The endless race
Since the advent of the nuclear age in South Asia, the region faces the terrifying prospect of a future nuclear holocaust resulting from a full-scale war between Pakistan and India.
The international community, led by the United States, remains on edge over the possibility of an accidental or deliberate nuclear war between the two de facto nuclear-armed neighbours. The current approach of the Indian nuclear establishment aimed at asserting its regional leadership role is likely to trigger a mad nuclear arms race in the region.
India’s gradual departure from its stated policy of ‘credible minimum deterrence’ has upped the nuclear ante, posing significant challenges to Pakistan’s security. According to a recent report published by a US-based military intelligence think tank, India’s all-powerful nuclear establishment is rapidly expanding its ability to produce fissile material to support an unnecessarily larger nuclear arsenal.
The report echoes Pakistan’s justified fears that India is pursuing ‘runaway’ expansion of its nuclear arsenal. The Modi government has plans to develop a covert uranium enrichment plant, which would substantially expand India’s nuclear submarine fleet in addition to the proposed development of thermonuclear weapons.
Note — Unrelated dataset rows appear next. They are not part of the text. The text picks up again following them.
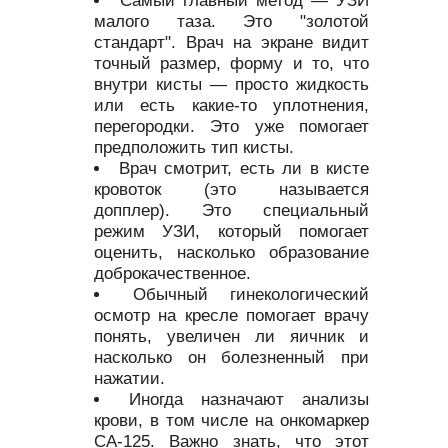
Самый главный метод — УЗИ
малого таза. Это "золотой
стандарт". Врач на экране видит
точный размер, форму и то, что
внутри кисты — просто жидкость
или есть какие-то уплотнения,
перегородки. Это уже помогает
предположить тип кисты.
Врач смотрит, есть ли в кисте
кровоток (это называется
допплер). Это специальный
режим УЗИ, который помогает
оценить, насколько образование
доброкачественное.
Обычный гинекологический
осмотр на кресле помогает врачу
понять, увеличен ли яичник и
насколько он болезненный при
нажатии.
Иногда назначают анализы
крови, в том числе на онкомаркер
CA-125. Важно знать, что этот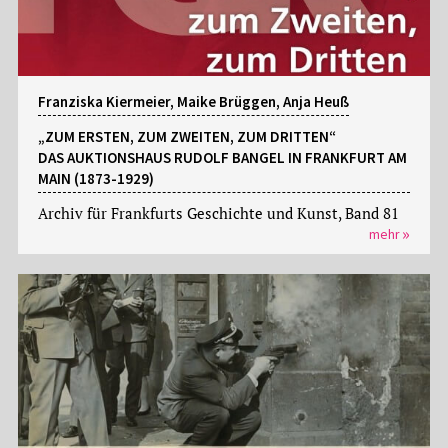
Franziska Kiermeier, Maike Brüggen, Anja Heuß
„ZUM ERSTEN, ZUM ZWEITEN, ZUM DRITTEN“
DAS AUKTIONSHAUS RUDOLF BANGEL IN FRANKFURT AM
MAIN (1873-1929)
Archiv für Frankfurts Geschichte und Kunst, Band 81
mehr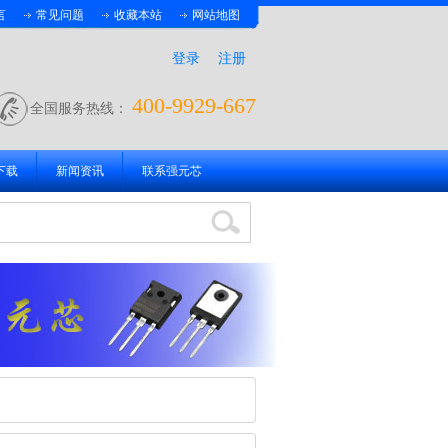
言
常见问题
收藏本站
网站地图
登录
注册
400-9929-667
全国服务热线：
下载
新闻资讯
联系强元芯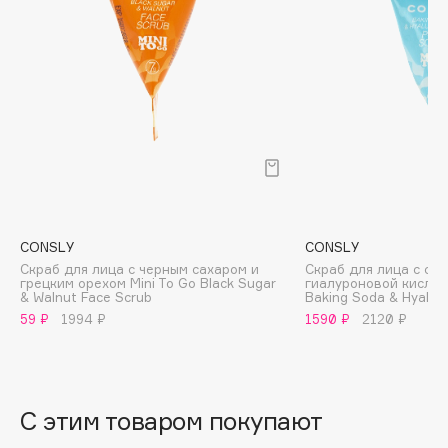
B
Babor
Baffy
Balmain Hair Couture
ЭКСКЛЮЗИВ
Banderas
Basicare
Batiste
Beauty Bomb
CONSLY
CONSLY
Beauty Pati
Скраб для лица с черным сахаром и
Скраб для лица с сод
Beautyblades
грецким орехом Mini To Go Black Sugar
гиалуроновой кислот
НОВИНКА
& Walnut Face Scrub
Baking Soda & Hyaluro
beautyblender
59 ₽
1994 ₽
1590 ₽
2120 ₽
Bebble
Beverly Hills Polo Club
Biodance
С этим товаром покупают
Bioderma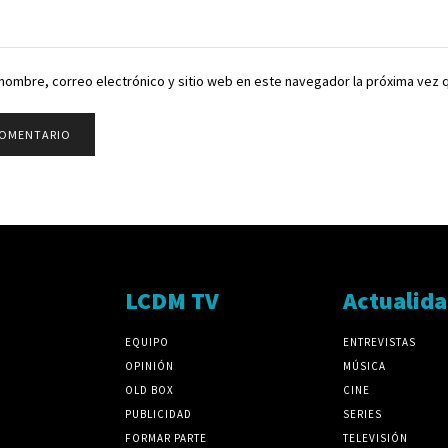
nombre, correo electrónico y sitio web en este navegador la próxima vez
LCDM TV
Actualid
EQUIPO
ENTREVISTAS
OPINIÓN
MÚSICA
OLD BOX
CINE
PUBLICIDAD
SERIES
FORMAR PARTE
TELEVISIÓN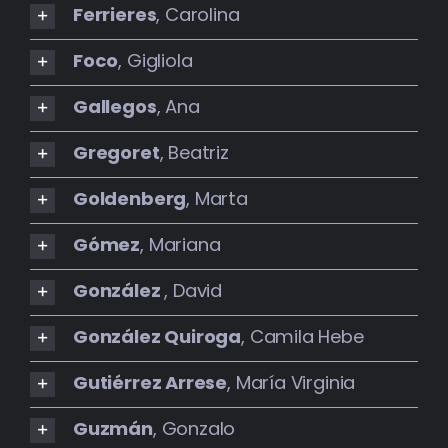
Ferrieres
, Carolina
Foco
, Gigliola
Gallegos
, Ana
Gregoret
, Beatriz
Goldenberg
, Marta
Gómez
, Mariana
González
, David
González Quiroga
, Camila Hebe
Gutiérrez Arrese
, María Virginia
Guzmán
, Gonzalo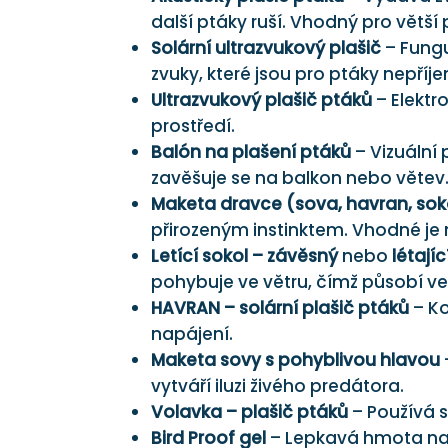
další ptáky ruší. Vhodný pro větší 
Solární ultrazvukový plašič
– Fungu
zvuky, které jsou pro ptáky nepříj
Ultrazvukový plašič ptáků
– Elektr
prostředí.
Balón na plašení ptáků
– Vizuální 
zavěšuje se na balkon nebo větev
Maketa dravce (sova, havran, sok
přirozeným instinktem. Vhodné je
Letící sokol – závěsný
nebo
létají
pohybuje ve větru, čímž působí vel
HAVRAN – solární plašič ptáků
– Ko
napájení.
Maketa sovy s pohyblivou hlavou
vytváří iluzi živého predátora.
Volavka – plašič ptáků
– Používá 
Bird Proof gel
– Lepkavá hmota nan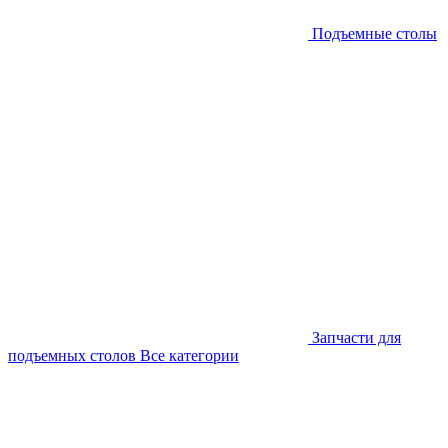
Подъемные столы
Запчасти для
подъемных столов
Все категории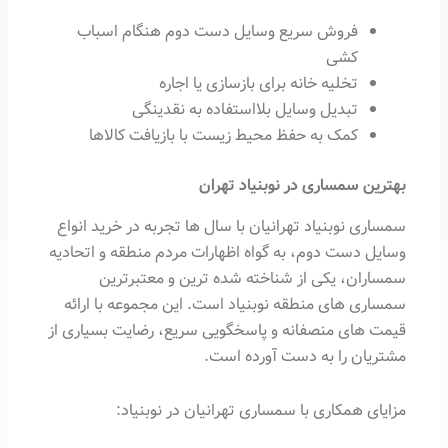
فروش سریع وسایل دست دوم هنگام اسباب
کشی
تخلیه خانه برای بازسازی یا اجاره
تبدیل وسایل بلااستفاده به نقدینگی
کمک به حفظ محیط زیست با بازیافت کالاها
بهترین سمساری در نوبنیاد تهران
سمساری نوبنیاد تهرانیان با سال ها تجربه در خرید انواع
وسایل دست دوم، به گواه اظهارات مردم منطقه و اتحادیه
سمساران، یکی از شناخته شده ترین و معتبرترین
سمساری های منطقه نوبنیاد است. این مجموعه با ارائه
قیمت های منصفانه و پاسخگویی سریع، رضایت بسیاری از
مشتریان را به دست آورده است.
مزایای همکاری با سمساری تهرانیان در نوبنیاد: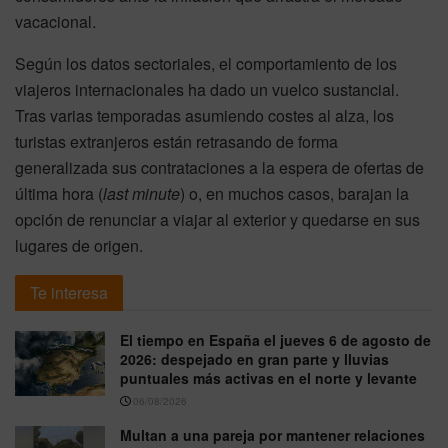
vacacional.
Según los datos sectoriales, el comportamiento de los
viajeros internacionales ha dado un vuelco sustancial.
Tras varias temporadas asumiendo costes al alza, los
turistas extranjeros están retrasando de forma
generalizada sus contrataciones a la espera de ofertas de
última hora (
last minute
) o, en muchos casos, barajan la
opción de renunciar a viajar al exterior y quedarse en sus
lugares de origen.
Te interesa
El tiempo en España el jueves 6 de agosto de
2026: despejado en gran parte y lluvias
puntuales más activas en el norte y levante
06/08/2026
Multan a una pareja por mantener relaciones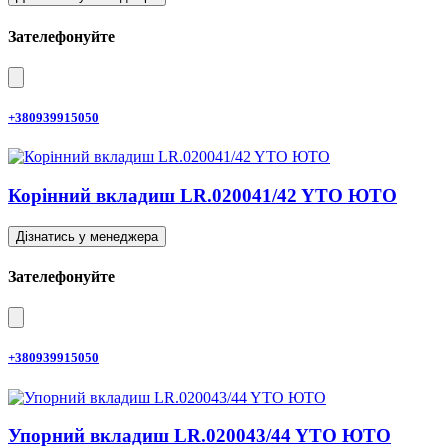
Зателефонуйте
+380939915050
Корінний вкладиш LR.020041/42 YTO ЮТО
Дізнатись у менеджера
Зателефонуйте
+380939915050
Упорний вкладиш LR.020043/44 YTO ЮТО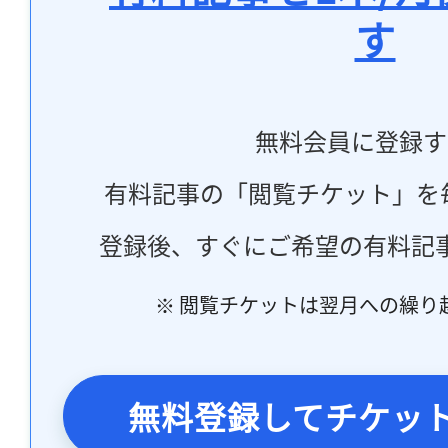
す
無料会員に登録す
有料記事の「閲覧チケット」を
登録後、すぐにご希望の有料記
※ 閲覧チケットは翌月への繰り
無料登録してチケッ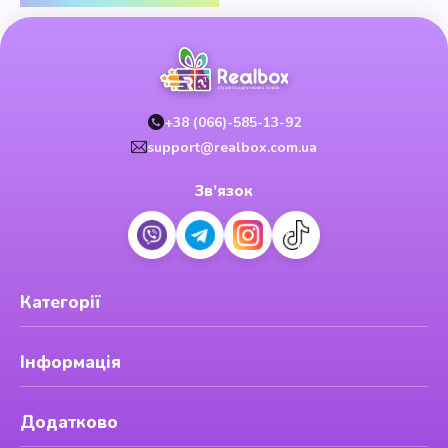
+38 (066)-585-13-92
support@realbox.com.ua
Зв’язок
Категорії
Інформація
Додатково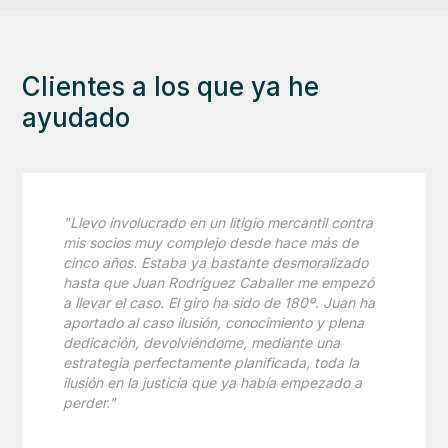
Clientes a los que ya he
ayudado
"Llevo involucrado en un litigio mercantil contra
mis socios muy complejo desde hace más de
cinco años. Estaba ya bastante desmoralizado
hasta que Juan Rodríguez Caballer me empezó
a llevar el caso. El giro ha sido de 180º. Juan ha
aportado al caso ilusión, conocimiento y plena
dedicación, devolviéndome, mediante una
estrategia perfectamente planificada, toda la
ilusión en la justicia que ya había empezado a
perder."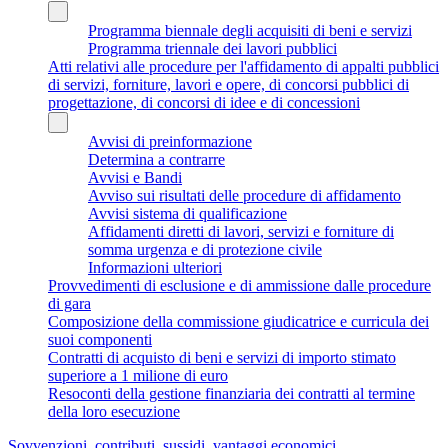
Programma biennale degli acquisiti di beni e servizi
Programma triennale dei lavori pubblici
Atti relativi alle procedure per l'affidamento di appalti pubblici
di servizi, forniture, lavori e opere, di concorsi pubblici di
progettazione, di concorsi di idee e di concessioni
Avvisi di preinformazione
Determina a contrarre
Avvisi e Bandi
Avviso sui risultati delle procedure di affidamento
Avvisi sistema di qualificazione
Affidamenti diretti di lavori, servizi e forniture di
somma urgenza e di protezione civile
Informazioni ulteriori
Provvedimenti di esclusione e di ammissione dalle procedure
di gara
Composizione della commissione giudicatrice e curricula dei
suoi componenti
Contratti di acquisto di beni e servizi di importo stimato
superiore a 1 milione di euro
Resoconti della gestione finanziaria dei contratti al termine
della loro esecuzione
Sovvenzioni, contributi, sussidi, vantaggi economici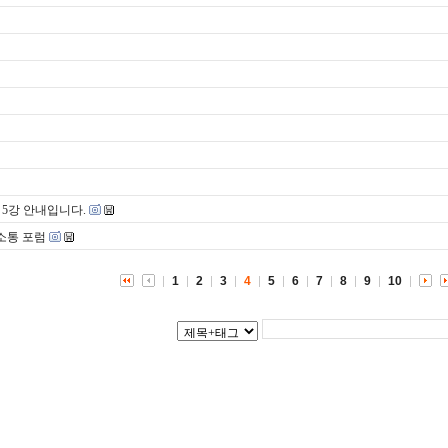
 5강 안내입니다.
소통 포럼
1
2
3
4
5
6
7
8
9
10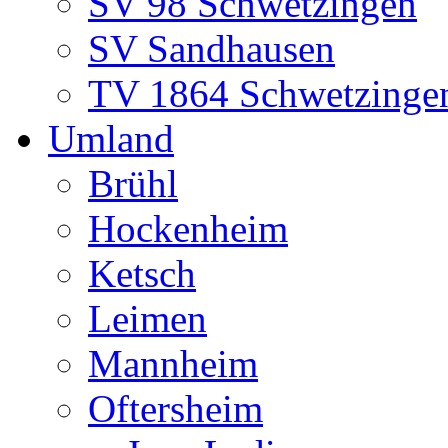
SV 98 Schwetzingen
SV Sandhausen
TV 1864 Schwetzinge
Umland
Brühl
Hockenheim
Ketsch
Leimen
Mannheim
Oftersheim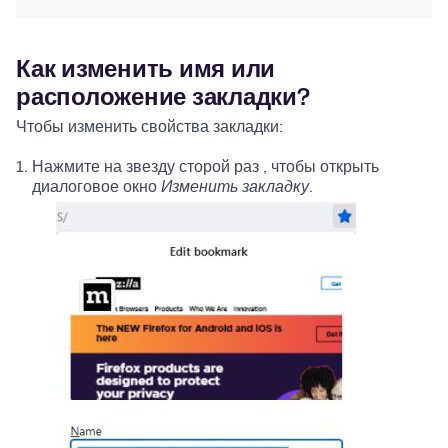
Как изменить имя или
расположение закладки?
Чтобы изменить свойства закладки:
Нажмите на звезду сторой раз , чтобы открыть
диалоговое окно
Изменить закладку
.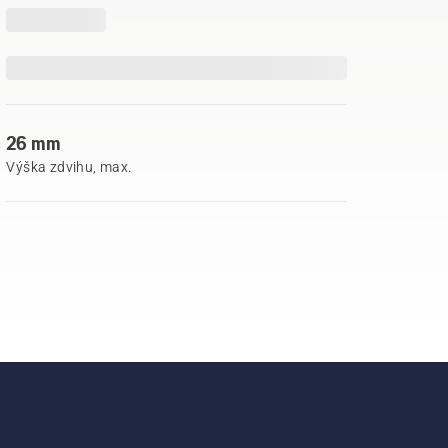
26 mm
Výška zdvihu, max.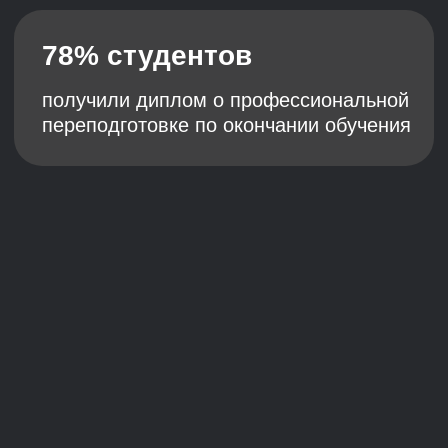
ищу комплексную программу
Ваш результат
Системные знания
Систематизируете уже полученные знания
и узнаете лучшие практики в области
управления персоналом
Довольные коллеги
Улучшите процессы в компании и тем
India, the first country to bring nuclear proliferation and the terrible threat of nuclear war in South Asia, already holds around 90 to 110 nuclear weapons. Now, because of the continuous expansion of India’s nuclear arsenal, Pakistan’s nuclear establishment also feels compelled to produce more bombs in order to offset India’s overwhelming superiority in both conventional and nuclear warfare. Mark Fitzpatrick, director of the non-proliferation programme at the International Institute for Strategic Studies, is of the view that, “Whether or not India uses the plant mainly for fuel for reactors and naval vessels as is sometimes surmised, it adds to India’s already far greater advantage over Pakistan in terms of nuclear weapons production potential.”
Given that India’s nuclear weapons programme was originally motivated more by the prestige factor than as a necessary means to meet real security threats, this new development has been viewed as worrisome. Although Indian officials have denied reports regarding the extension of any such covert nuclear facility, many western experts are still apprehensive about India’s development of more uranium enrichment plants being aimed to bring it closer to matching China’s nuclear capabilities, raising risks of nuclear war in the region.
Because of its geopolitical weight, New Delhi’s choices will have disastrous implications both for deterrence stability in the region and the future of the evolving global nuclear order. Some experts believe India is planning to build about 400 nuclear warheads, at least four times what Pakistan currently possesses. Emboldened by US support for its nuclear ambitions, India has embarked on a ‘ready nuclear arsenal policy’.
The claim that India is enhancing its nuclear capabilities as a deterrent against China is preposterous because the probability of China and India going to war against each other is very low. India’s nuclear posture can only be framed keeping in view its primary deterrent adversary – Pakistan – against whom they initially wanted to build a credible minimum deterrent. But prevailing attitudes towards nuclear weaponry among Indian nuclear security managers betray an over-obsession with China. Such attitudes will achieve nothing and start an unending nuclear arms race in South Asia.
India’s conventional superiority could easily deter Pakistan from initiating any attack, so India’s nuclear capability never had a ‘strategic’ justification but was a desire for ‘prestige’.
There is no gainsaying the fact that India’s nuclear establishment is going down this potentially dangerous path due to the overriding influence of nuclear scientists and technical bureaucracies. Like Pakistan, the civilian political leadership, due to complications of domestic politics, is not in a position to exercise authority over India’s vast nuclear establishment.
The Defence Research and Development Organization (DRDO), the main organ responsible for determining India’s emerging nuclear posture, continues to waste money on risky adventures, touting them as ‘world class capabilities’. DRDO officials publicly concede that most of these projects do not have clearance from the top political authorities in the country. For instance, the development of Agni VI, capable of carrying four to six warheads, in February 2013 had no sanction from the Union government of India.
The security of Pakistan’s nuclear programme has always received attention in the international media due to domestic political instability and growing internal militant threats. In contrast the security of the Bhabha Atomic Research Centre (BARC) has been breached many times but there is little public discussion about threats to the security of India’s huge civilian and military nuclear infrastructure. Instead, an overriding assumption exists that relevant agencies in India provide enough security to nuclear infrastructure.
The fact is that no nuclear state in the world is totally immune to security threats to its nuclear assets, or to the simple risk of safety-related accidents. Given the rapid growth of India’s nuclear arsenal over the past few years, different home-grown insurgents and militants have the potential to compromise India’s nuclear security.
The current changes in India’s strategic posture and deployment patterns and the rapid development of its nuclear capabilities, whether politically sanctioned or not, could force China and Pakistan to respond in ways that could prove detrimental to Indian and global security. Despite global attention focused on Pakistan, irresponsible expansion of India’s nuclear arsenal may convert the country into a potential source of nuclear terrorism.